**DATA EXTRACTS**
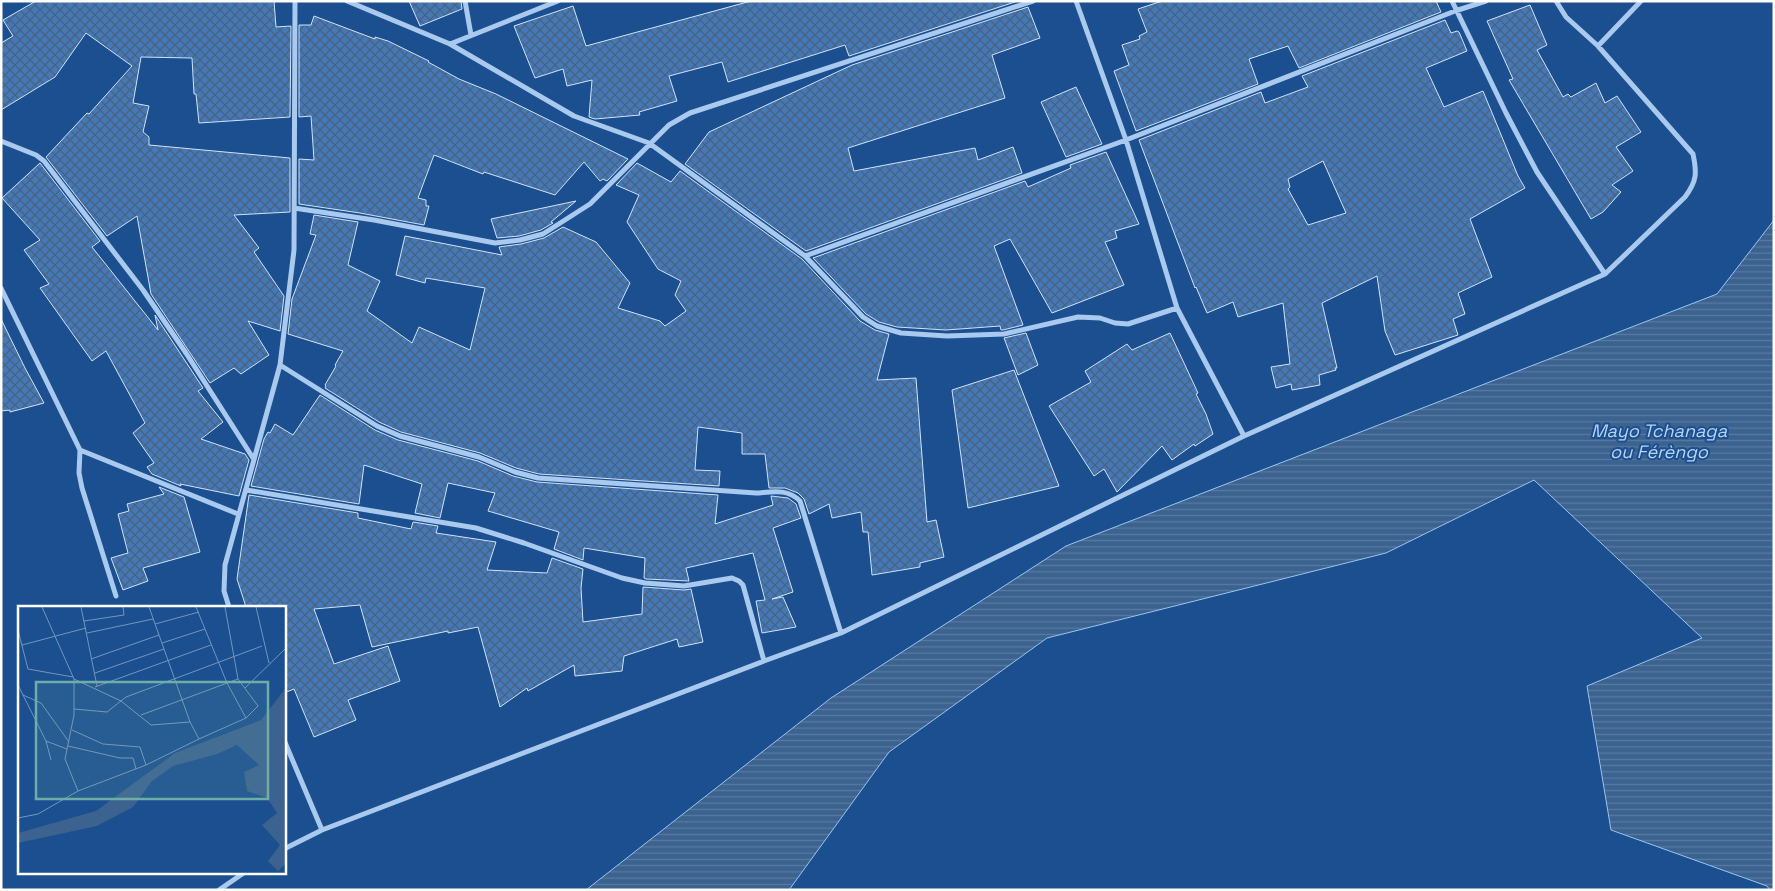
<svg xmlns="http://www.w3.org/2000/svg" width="1775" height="891" viewBox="0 0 1775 891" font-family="'Space Grotesk',sans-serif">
<defs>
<pattern id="water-rules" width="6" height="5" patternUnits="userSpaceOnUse" patternTransform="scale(1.25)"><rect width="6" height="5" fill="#3c6290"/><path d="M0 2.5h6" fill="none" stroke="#597aa1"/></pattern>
<pattern id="building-cross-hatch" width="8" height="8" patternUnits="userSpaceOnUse" patternTransform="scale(1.25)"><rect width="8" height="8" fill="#4478b7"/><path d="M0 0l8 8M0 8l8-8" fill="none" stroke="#486282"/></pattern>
</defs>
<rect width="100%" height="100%" fill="#1b4f8f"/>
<path fill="url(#water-rules)" stroke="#9cc4f0" d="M1774,220V890H1770L1767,886L1611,830L1587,686L1702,638L1534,480L1386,553L1047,638L889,752L789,890H586L831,698L1066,546L1717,294Z"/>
<path fill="url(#building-cross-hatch)" stroke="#cfe3fa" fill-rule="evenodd" d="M36,1H274L276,27L291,26L290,117L199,123L196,94H194L192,58L141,57L133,103L149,106L143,132L149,137V145L290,158V212L234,215L259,248L254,252L284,296L280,331L248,321L269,355L241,374L234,368L210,383L151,294L137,216L107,236L46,157L87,113L89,114L132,66L86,33L55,77L1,110V43L13,36L3,20Z
M409,1H461L462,9L420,26Z
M751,1H1018L849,56L845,45L728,82L722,62L669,76L677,101L639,112L640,115L595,119L589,117L592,80L567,86L563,69L535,78L514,26L573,6L586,46Z
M1162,1H1436L1441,12L1299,68L1288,46L1249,59L1258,84L1136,131L1114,71L1129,65L1122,45L1140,39L1139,36L1147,32L1138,9Z
M1530,5L1547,45L1537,50L1563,97L1568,94L1571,97L1596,83L1605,103L1617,96L1641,132L1616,147L1633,171L1612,185L1621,192L1603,212L1591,219L1509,80L1513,79L1487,21Z
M1028,7L1040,38L992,55L1005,98L848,148L854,171L975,148L978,160L1013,147L1022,173L806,251L685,164L709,132L852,65Z
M314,16L375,39V37L388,41L429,61L428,62L459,79L496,94L628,159L607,181L603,179L600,181L584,162L555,195L484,172L483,174L434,155L418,198L426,200V206H429L424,225L360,213L299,204V159L314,160L311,116L299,117V25H311Z
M1445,20L1451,33L1457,31L1459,32L1467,51L1426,68L1444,107L1483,91L1518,176L1525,188L1470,219L1492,277L1458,293L1465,314L1453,319L1458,335L1395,355L1385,331L1377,276L1322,303L1337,368H1335L1336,370L1319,375L1320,385L1292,390L1291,384L1276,388L1271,367L1290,364L1283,303L1238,317L1233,302L1207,313L1196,287L1195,288L1139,140L1261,92L1265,103L1308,87L1302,76ZM1323,161L1346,213L1308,225L1288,189L1290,187L1288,179Z
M1076,87L1102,144L1066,157L1041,102Z
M1106,152L1139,224L1115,231L1117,238L1105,242L1124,285L1052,313L1010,239L994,246L1023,325L1003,330H1001L1000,326L946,330L897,327L879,322L866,314L813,258L1025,181L1028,187L1071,168L1070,165Z
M40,163L100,241L92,247L158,330L155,315L203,388L198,391L223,422L201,439L245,454L249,460L239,496L180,484L181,486L152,474L147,467L154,463L133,433L145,423L106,351L92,361L40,288L49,284L24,250L40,240L2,198Z
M637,163L671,182L680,171L802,259L860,321L875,330L889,334L877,380L916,378L927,522L936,520L944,557L920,563V567L872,575L868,532H863L861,512L832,518L829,504L809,514L804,499L798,493L785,488H769L765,454H742V433L698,427L695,470L720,471L719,486L539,474L516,468L480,453L401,432L379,422L325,388L326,386L325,385L336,366L335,365L343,351L288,334L292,299L316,235L310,234L314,215L358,222L348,265L380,281L367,311L412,343L419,327L470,350L485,288L426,278L425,283L396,275L405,236L502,255L499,247L521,244L544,238L563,227L596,242L630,283L618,308L660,321L665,326L686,311L675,295L681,281L658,269L627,222L639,195L616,185Z
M576,201L551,222L553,223L541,230L519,236L497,238L491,219Z
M1,319L25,368L44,403L10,412V410L1,411Z
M1026,333L1038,365L1018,375L1004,338Z
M1170,333L1198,393L1196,394L1206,414L1213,434L1195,446L1194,444L1172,460L1162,446L1117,492L1104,469L1094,476L1049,406L1091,382L1085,371L1127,344L1132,350Z
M1014,370L1059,486L968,508L952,390Z
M320,395L375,430L398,440L478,461L513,476L537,482L718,495L715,524L773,505L771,496L788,498L796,504L801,518L773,528L793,592L772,599L783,597L796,627L762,633L756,601L765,600L753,553L686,568L689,581L646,579L644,578L645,558L584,548L583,560L554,549L559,532L488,511L495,493L448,483L440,518L415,513L422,484L364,465L359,504L251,486L264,439L268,432L270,433L275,424L293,435Z
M159,487L184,497L200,552L143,568L148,581L123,590L111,558L128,553L118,514L129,511L127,504L164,494Z
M249,495L358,513V518L411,529L413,522L438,526L436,533L496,542L487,570L547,573L552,558L583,569L581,588L583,622L642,614L643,587L684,590L691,589L703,642L679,647L677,639L624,656L622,671L575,676L574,665L528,691L527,688L500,707L478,627L448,633V631L372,647L360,605L314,609L334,664L388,646L400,681L348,700L356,720L314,737L294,689L284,693V607H246L237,579Z"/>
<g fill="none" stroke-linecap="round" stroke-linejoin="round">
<path stroke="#a9c9ee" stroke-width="5" d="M347,1L450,44L574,116L649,143L805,256L863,317L877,326L901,333L947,336L1004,334L1078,317L1100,318L1115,323L1128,324L1177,308L1244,436L841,633
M465,1L471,35
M1076,1L1126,140L1177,308
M1452,1L1506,113L1537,172L1605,274
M450,44L558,1
M1598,46L1641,1
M1,141L36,155L44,161L143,290L186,353L253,458
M294,208L374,220L495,243L520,240L543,234L590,204L669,125L690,113L1033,1
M805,256L1126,140L1455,11L1486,1
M1,288L80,450L238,514
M280,365L377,426L400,436L479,457L515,472L538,478L756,493C772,492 787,488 800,501L841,633L764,661L322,830L284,849
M1244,436L1605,274L1685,197C1697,181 1697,173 1693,154L1598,46L1566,17L1556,1
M80,450L79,473L82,488L116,596
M246,490L476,528L524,543L622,578L645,583L684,586L732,578L739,581L743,585L764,661
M229,607L224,591L225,565L280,365L294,250L295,1
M284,740L322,830
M219,890L245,872"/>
</g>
<g text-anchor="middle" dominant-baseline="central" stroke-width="4" stroke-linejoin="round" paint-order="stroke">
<g font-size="18" font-style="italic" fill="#b5d3f5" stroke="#1b4f8f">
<text x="1659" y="430">Mayo Tchanaga<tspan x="1659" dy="21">ou Férèngo</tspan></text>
</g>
</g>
<g transform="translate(18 606)">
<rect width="268" height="268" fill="#1b4f8f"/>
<path d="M267,83L268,257L260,265L250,255L262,239L244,219L259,207L249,192L229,185L226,166L241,159L219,139L199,148L155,160L134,175L115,201L79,220L0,237V227L78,205L157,147L243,114Z" fill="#3c6290"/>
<path fill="none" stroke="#7695bc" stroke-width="1" d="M24,1L56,73V109L47,153L60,185M63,1L79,80M131,1L172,116M178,1L209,77L228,112M238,1L251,57M66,15L106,9L105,1M137,18L181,6M0,24L10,63L55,71M69,27L135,13M144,37L187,23M4,39L68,22M73,53L141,29M77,67L146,43M56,73L103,95L133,119L172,116L181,133L128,159M0,79L28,135L49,143M77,81L193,39M227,82L268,42M5,89L23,97L51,136M56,103L89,106L108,91L244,40M123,109L220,73M181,133L228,112L240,100L220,73L207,1M28,135L33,154M50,140L102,152H115L118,163M0,212L20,208L60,185L128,159L122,141L85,138L54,124"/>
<path fill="#6fada8" fill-opacity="0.15" stroke="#6fada8" stroke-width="2.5" d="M18,76H250V193H18Z"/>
<rect width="268" height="268" fill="none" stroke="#fff" stroke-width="2.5"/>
</g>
<rect width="1775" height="891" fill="none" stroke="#ffffff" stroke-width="5"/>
</svg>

**EXERCISE GOAL**
The answer should consist of the lines from the one with "M80,450L79,473L82,488L116,596" through the last line of the entries, duplicated exactly and nothing more.

**SOLUTION BELOW**
M80,450L79,473L82,488L116,596
M246,490L476,528L524,543L622,578L645,583L684,586L732,578L739,581L743,585L764,661
M229,607L224,591L225,565L280,365L294,250L295,1
M284,740L322,830
M219,890L245,872"/>
</g>
<g text-anchor="middle" dominant-baseline="central" stroke-width="4" stroke-linejoin="round" paint-order="stroke">
<g font-size="18" font-style="italic" fill="#b5d3f5" stroke="#1b4f8f">
<text x="1659" y="430">Mayo Tchanaga<tspan x="1659" dy="21">ou Férèngo</tspan></text>
</g>
</g>
<g transform="translate(18 606)">
<rect width="268" height="268" fill="#1b4f8f"/>
<path d="M267,83L268,257L260,265L250,255L262,239L244,219L259,207L249,192L229,185L226,166L241,159L219,139L199,148L155,160L134,175L115,201L79,220L0,237V227L78,205L157,147L243,114Z" fill="#3c6290"/>
<path fill="none" stroke="#7695bc" stroke-width="1" d="M24,1L56,73V109L47,153L60,185M63,1L79,80M131,1L172,116M178,1L209,77L228,112M238,1L251,57M66,15L106,9L105,1M137,18L181,6M0,24L10,63L55,71M69,27L135,13M144,37L187,23M4,39L68,22M73,53L141,29M77,67L146,43M56,73L103,95L133,119L172,116L181,133L128,159M0,79L28,135L49,143M77,81L193,39M227,82L268,42M5,89L23,97L51,136M56,103L89,106L108,91L244,40M123,109L220,73M181,133L228,112L240,100L220,73L207,1M28,135L33,154M50,140L102,152H115L118,163M0,212L20,208L60,185L128,159L122,141L85,138L54,124"/>
<path fill="#6fada8" fill-opacity="0.15" stroke="#6fada8" stroke-width="2.5" d="M18,76H250V193H18Z"/>
<rect width="268" height="268" fill="none" stroke="#fff" stroke-width="2.5"/>
</g>
<rect width="1775" height="891" fill="none" stroke="#ffffff" stroke-width="5"/>
</svg>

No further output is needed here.